The world's largest AI supercomputer built with NVIDIA Ethernet-accelerated xAI
October 28, 2024 — NVIDIA announced that xAI's Colossus supercomputer cluster in Memphis, Tennessee, has reached the massive scale of 100,000 NVIDIA® Hopper GPUs. The cluster is used NVIDIA Spectrum-X™ Ethernet networking platform, an RDMA (Remote) designed for superior performance in multi-tenant, hyperscale AI factories Direct Memory Access) network.
Colossus It is the world's largest AI supercomputer and is currently being used to train xAI's Grok family of large language models, as well as chatbots as one of the features of X Premium users. xAI Willing Colossus has doubled in size to 200,000 NVIDIA Hopper GPUs.
xAI It took NVIDIA only 122 days to build all the supporting facilities and this state-of-the-art supercomputer, from the first rack to the start of the training mission in just 19 days. It often takes months or even years to build a system of this scale.
When training a very large model like Grog, Colossus achieved unprecedented network performance, with no increased application latency or packet loss due to traffic collisions across the system under a three-tier network architecture. With Spectrum-X's advanced congestion control capabilities, system data throughput is maintained at 95%.
This level of performance is simply not possible at scale with traditional Ethernet, which can only deliver 60% of the data throughput when thousands of streams collide.
NVIDIA "AI is becoming critical, with increased demands on performance, security, scalability, and cost-effectiveness," said Gilad Shainer, senior vice president of networking. The NVIDIA Spectrum-X Ethernet networking platform is designed to accelerate the development, deployment, and go-to-market of AI solutions by enabling innovative enterprises like xAI to process, analyze, and execute AI workloads faster. ”
Elon Musk said on X: "Colossus is the most powerful training system in the world. The xAI team, NVIDIA, and many of our partners and suppliers have done a great job. ”

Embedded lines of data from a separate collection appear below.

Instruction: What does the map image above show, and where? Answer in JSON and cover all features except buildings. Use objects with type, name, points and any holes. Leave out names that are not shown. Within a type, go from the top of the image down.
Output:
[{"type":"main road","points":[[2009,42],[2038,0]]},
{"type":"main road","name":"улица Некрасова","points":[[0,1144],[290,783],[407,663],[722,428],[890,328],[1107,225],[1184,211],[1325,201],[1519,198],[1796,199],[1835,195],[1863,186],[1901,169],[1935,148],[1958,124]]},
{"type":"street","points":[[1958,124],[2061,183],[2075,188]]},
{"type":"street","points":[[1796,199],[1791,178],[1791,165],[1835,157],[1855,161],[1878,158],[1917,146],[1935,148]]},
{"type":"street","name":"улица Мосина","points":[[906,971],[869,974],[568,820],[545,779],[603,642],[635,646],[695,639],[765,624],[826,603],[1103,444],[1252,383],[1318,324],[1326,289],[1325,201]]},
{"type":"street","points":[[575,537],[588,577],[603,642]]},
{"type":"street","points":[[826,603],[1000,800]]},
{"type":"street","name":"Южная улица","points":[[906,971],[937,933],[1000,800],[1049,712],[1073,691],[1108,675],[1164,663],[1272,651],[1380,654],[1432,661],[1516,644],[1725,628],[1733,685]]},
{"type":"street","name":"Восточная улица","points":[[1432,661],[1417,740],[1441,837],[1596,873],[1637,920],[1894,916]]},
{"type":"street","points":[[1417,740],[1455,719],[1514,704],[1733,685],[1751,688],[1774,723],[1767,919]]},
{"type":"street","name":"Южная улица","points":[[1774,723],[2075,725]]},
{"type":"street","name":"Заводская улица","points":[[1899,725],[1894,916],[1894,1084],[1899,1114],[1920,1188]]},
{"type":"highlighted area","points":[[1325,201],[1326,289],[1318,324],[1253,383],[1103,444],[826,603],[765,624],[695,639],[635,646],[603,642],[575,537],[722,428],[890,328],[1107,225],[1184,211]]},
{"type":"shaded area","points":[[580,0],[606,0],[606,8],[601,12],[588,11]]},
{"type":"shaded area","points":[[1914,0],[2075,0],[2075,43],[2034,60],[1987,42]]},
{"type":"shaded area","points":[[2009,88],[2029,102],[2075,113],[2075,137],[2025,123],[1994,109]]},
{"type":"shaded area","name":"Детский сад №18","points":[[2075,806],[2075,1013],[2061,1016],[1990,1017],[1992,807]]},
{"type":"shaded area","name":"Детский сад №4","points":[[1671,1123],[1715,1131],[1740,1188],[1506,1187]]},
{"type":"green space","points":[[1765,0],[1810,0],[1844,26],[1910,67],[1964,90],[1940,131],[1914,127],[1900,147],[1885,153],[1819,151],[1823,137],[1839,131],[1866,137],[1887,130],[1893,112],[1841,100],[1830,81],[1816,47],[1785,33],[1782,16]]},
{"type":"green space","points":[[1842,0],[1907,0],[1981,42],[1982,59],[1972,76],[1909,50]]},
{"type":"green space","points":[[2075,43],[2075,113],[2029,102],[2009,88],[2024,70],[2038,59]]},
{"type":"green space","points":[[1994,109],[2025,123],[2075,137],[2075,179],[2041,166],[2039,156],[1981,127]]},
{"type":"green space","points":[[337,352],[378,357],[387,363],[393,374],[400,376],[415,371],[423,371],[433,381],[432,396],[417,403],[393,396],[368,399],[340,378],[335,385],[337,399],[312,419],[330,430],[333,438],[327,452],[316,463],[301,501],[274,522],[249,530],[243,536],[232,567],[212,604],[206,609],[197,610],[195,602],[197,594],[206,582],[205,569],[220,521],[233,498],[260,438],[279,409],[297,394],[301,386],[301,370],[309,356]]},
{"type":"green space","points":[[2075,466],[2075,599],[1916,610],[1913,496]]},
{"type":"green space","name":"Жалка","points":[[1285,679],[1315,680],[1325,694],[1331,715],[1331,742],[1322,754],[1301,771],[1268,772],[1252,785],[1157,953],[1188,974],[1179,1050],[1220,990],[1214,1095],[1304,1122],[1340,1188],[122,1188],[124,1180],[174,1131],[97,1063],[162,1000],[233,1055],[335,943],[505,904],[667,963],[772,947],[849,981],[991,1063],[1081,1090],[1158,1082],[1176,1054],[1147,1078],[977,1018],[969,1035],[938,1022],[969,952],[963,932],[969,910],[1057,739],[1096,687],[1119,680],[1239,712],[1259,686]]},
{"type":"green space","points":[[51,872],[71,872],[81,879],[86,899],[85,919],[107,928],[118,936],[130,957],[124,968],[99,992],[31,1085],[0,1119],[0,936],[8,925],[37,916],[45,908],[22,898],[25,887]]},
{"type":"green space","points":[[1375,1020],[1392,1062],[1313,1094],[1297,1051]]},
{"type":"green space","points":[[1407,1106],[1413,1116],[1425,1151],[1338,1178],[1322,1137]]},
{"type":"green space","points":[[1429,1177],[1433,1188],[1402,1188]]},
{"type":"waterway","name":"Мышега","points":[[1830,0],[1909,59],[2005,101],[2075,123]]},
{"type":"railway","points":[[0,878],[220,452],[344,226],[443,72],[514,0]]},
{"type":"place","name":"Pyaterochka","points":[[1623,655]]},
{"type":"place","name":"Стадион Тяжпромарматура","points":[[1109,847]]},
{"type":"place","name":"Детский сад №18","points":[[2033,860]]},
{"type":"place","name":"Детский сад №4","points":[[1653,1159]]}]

xAI "xAI builds the world's largest and most powerful supercomputer," the spokesperson said. With NVIDIA Hopper GPUs and Spectrum-X, we've been able to push the boundaries of AI model training at scale to create an AI factory based on the Ethernet standard that is hyper-accelerated and optimized. ”
Spectrum-X At the heart of the platform is the Spectrum SN5600 Ethernet Switch, which supports port speeds up to 800Gb/s with the Spectrum-4 switch ASIC. xAI leverages an end-to-end solution with Spectrum-X SN5600 switches and NVIDIA BlueField-3® SuperNIC to deliver unprecedented performance.
Spectrum-X Ethernet networks for AI have advanced features that deliver efficient, scalable bandwidth while delivering low latency and short-tail latency that were previously unique to InfiniBand networks. Spectrum-X's capabilities include dynamic routing, congestion control calculations based on NVIDIA DDP (Direct Data Placement) technology, and enhanced visibility and performance isolation of AI networks, all of which are key requirements for multi-tenant generative AI clouds and large enterprise application environments.